=== Текст для работы ===
——

Человек и его время. К 100-летию со дня рождения Л. А. Финка

14095855_1262112023799141_2566058647080881307_n

Марта, Марта, надо ль плакать,

Если Дидель ходит в поле,

Если Дидель свищет птицам

И смеется невзначай?

Лев Адольфович очень любил Багрицкого. До самой старости сохранил к нему трепетное и юношески нежное отношение. Особенно – к «Птицелову». И особенно к этой – последней – строфе. Странный, как бы выбивающийся из контекста вопрос. И следом за ним дата – 1918.

На это почти оксюморонное сочетание он обратил когда-то наше студенческое внимание, предлагая задуматься (так и говорил обычно: «Давайте задумаемся!»), почему в тревожном 18-м году Эдуард Багрицкий, в недалеком будущем автор «Смерти пионерки» и «Думы про Опанаса», пишет такие отвлеченноромантические стихи, словно не замечая, как ломается и рушится мир вокруг. Он умел и любил подмечать такие кажущиеся противоречия, чтобы потом найти в них особую внутреннюю логику, невидимую поверхностному взгляду, но открывающуюся тому, кто готов читать и думать, вживаясь в художественный мир автора.

Наверное, не случаен интерес к парадоксам и противоречиям. Собственная жизнь Финка и его личность, его характер тоже несут на себе эту печать – сочетания несочетаемого, стечения странных обстоятельств. Человек на редкость цельный, казалось бы, совершенно монолитный, он на самом деле был далеко не однозначен и порой удивлял неожиданными словами и поступками.

Эти противоречия заложены в том странном и страшном XX веке, в который вместились 82 года его жизни. Финк, как и многие другие люди его поколения и его судьбы, прожил несколько жизней, которые самым причудливым образом сложились в итоге в одну. Своим мемуарам он предпослал четверостишие из Ярослава Смелякова:

Пусть читают наши люди,

веселясь и морща лбы,

эту книгу многих судеб,

и одной – моей – судьбы.

Отсюда же взялось и название – «И одна – моя – судьба». Одна судьба среди множества других, таких же. Одна-единственная, неповторимая. Но, словно под копирку, повторяющая многие и многие – миллионы – судеб того времени… Точнее – тех времен, потому что это только сейчас и только совсем молодым людям кажется, что было некое условное целое под названием «XX век», или «советская власть», или «коммунизм». На самом деле те 100 лет, как и любые другие, тянулись долго, отмеренные и изменениями в жизни всей страны, и протяженностью каждой отдельной человеческой жизни. И каждое десятилетие было не похоже ни на предыдущее, ни на последующее.

Как писал Александр Кушнер, «времена не выбирают, в них живут и умирают»:

…Что ни век, то век железный.

Но дымится сад чудесный,

Блещет тучка; обниму

Век мой, рок мой на прощанье.

Время – это испытанье.

Не завидуй никому.

Крепко тесное объятье.

Время – кожа, а не платье.

Глубока его печать.

Словно с пальцев отпечатки,

С нас – его черты и складки,

Приглядевшись, можно снять.

Финк, как мало кто другой, был человеком своих времен, не отринув испытания, не пытаясь стереть «отпечатки». Он вполне осознанно стремился вписаться в отведенное ему время, в свою эпоху, понять и принять ее. Но при этом остаться самим собой.

——

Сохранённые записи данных
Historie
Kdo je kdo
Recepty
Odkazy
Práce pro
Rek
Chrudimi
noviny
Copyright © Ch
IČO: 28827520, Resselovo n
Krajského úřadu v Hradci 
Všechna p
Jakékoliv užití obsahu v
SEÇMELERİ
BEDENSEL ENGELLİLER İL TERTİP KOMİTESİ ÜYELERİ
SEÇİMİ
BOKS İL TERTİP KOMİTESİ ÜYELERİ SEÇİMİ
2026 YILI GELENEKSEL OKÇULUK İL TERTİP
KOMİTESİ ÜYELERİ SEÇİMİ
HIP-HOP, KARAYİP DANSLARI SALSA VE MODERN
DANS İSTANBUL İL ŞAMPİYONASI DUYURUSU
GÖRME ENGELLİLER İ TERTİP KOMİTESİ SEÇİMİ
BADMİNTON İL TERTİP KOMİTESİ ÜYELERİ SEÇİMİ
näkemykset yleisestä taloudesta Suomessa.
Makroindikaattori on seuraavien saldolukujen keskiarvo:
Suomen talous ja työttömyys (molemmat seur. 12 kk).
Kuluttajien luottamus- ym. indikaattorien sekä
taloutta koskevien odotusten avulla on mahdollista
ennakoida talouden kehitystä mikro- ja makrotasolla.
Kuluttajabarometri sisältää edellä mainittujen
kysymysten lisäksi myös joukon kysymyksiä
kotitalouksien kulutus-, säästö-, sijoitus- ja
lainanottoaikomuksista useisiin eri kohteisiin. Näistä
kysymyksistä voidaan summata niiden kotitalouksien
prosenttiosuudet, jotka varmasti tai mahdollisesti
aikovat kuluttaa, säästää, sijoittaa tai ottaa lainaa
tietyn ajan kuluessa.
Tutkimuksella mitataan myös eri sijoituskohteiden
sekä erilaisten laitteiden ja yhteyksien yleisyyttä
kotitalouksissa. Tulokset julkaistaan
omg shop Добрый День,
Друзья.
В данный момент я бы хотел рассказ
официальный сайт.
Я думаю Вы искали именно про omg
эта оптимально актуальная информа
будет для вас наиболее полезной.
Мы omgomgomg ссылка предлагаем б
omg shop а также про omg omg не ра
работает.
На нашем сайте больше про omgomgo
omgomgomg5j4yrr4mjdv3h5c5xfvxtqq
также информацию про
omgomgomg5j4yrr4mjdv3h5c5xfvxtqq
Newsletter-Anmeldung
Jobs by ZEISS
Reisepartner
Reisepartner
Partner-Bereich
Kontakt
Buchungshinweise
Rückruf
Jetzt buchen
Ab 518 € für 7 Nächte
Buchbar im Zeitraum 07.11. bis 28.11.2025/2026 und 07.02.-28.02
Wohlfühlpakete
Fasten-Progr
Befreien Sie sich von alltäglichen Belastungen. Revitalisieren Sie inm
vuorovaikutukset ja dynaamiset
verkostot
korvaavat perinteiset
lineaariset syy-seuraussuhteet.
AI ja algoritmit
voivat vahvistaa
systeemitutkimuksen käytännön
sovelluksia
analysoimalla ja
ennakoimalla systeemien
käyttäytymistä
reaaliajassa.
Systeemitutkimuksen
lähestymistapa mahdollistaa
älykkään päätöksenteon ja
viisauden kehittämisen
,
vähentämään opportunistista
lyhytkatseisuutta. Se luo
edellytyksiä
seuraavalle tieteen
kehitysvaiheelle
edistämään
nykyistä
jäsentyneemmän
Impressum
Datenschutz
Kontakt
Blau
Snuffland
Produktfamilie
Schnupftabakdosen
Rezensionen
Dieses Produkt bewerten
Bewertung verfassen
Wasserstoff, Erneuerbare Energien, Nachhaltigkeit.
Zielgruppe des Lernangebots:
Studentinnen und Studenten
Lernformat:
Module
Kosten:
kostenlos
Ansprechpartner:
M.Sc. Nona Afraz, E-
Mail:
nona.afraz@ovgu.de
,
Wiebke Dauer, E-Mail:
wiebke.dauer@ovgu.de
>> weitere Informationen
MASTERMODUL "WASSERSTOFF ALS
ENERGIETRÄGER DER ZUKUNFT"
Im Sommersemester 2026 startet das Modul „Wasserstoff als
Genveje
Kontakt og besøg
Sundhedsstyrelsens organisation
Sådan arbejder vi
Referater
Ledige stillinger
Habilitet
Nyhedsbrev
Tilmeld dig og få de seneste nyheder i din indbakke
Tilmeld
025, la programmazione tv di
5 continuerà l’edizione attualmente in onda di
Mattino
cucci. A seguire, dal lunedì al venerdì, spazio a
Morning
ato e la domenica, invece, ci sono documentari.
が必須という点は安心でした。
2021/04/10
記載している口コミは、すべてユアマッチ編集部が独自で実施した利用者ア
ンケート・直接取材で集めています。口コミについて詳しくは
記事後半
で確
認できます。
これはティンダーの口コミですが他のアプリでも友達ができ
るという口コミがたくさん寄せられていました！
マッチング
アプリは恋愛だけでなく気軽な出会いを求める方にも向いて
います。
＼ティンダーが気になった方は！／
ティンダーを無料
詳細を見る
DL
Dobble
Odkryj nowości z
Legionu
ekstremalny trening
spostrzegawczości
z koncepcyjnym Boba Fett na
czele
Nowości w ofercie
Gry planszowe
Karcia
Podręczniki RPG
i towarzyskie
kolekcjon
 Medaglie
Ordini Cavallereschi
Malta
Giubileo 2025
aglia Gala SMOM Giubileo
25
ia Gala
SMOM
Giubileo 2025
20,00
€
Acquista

——

=== Задание 1 ===
Изложите короче абзац текста о Л. А. Финке, который начинается словами «Наверное, не случаен интерес», и сохраните его основные факты.
=== Задание 2 ===
Выпишите из текста о Л. А. Финке всё, от слов «Отсюда же взялось» и до слов «мой на прощанье.».

=== Место для ответа 1 ===
Интерес к парадоксам и противоречиям, вероятно, не случаен. Жизнь Финка, его личность и характер тоже отмечены сочетанием несочетаемого и стечением странных обстоятельств. Он казался на редкость цельным, почти монолитным человеком. На деле же он был далеко не однозначен и порой удивлял неожиданными словами и поступками.

=== Место для ответа 2 ===
Отсюда же взялось и название – «И одна – моя – судьба». Одна судьба среди множества других, таких же. Одна-единственная, неповторимая. Но, словно под копирку, повторяющая многие и многие – миллионы – судеб того времени… Точнее – тех времен, потому что это только сейчас и только совсем молодым людям кажется, что было некое условное целое под названием «XX век», или «советская власть», или «коммунизм». На самом деле те 100 лет, как и любые другие, тянулись долго, отмеренные и изменениями в жизни всей страны, и протяженностью каждой отдельной человеческой жизни. И каждое десятилетие было не похоже ни на предыдущее, ни на последующее.

Как писал Александр Кушнер, «времена не выбирают, в них живут и умирают»:

…Что ни век, то век железный.

Но дымится сад чудесный,

Блещет тучка; обниму

Век мой, рок мой на прощанье.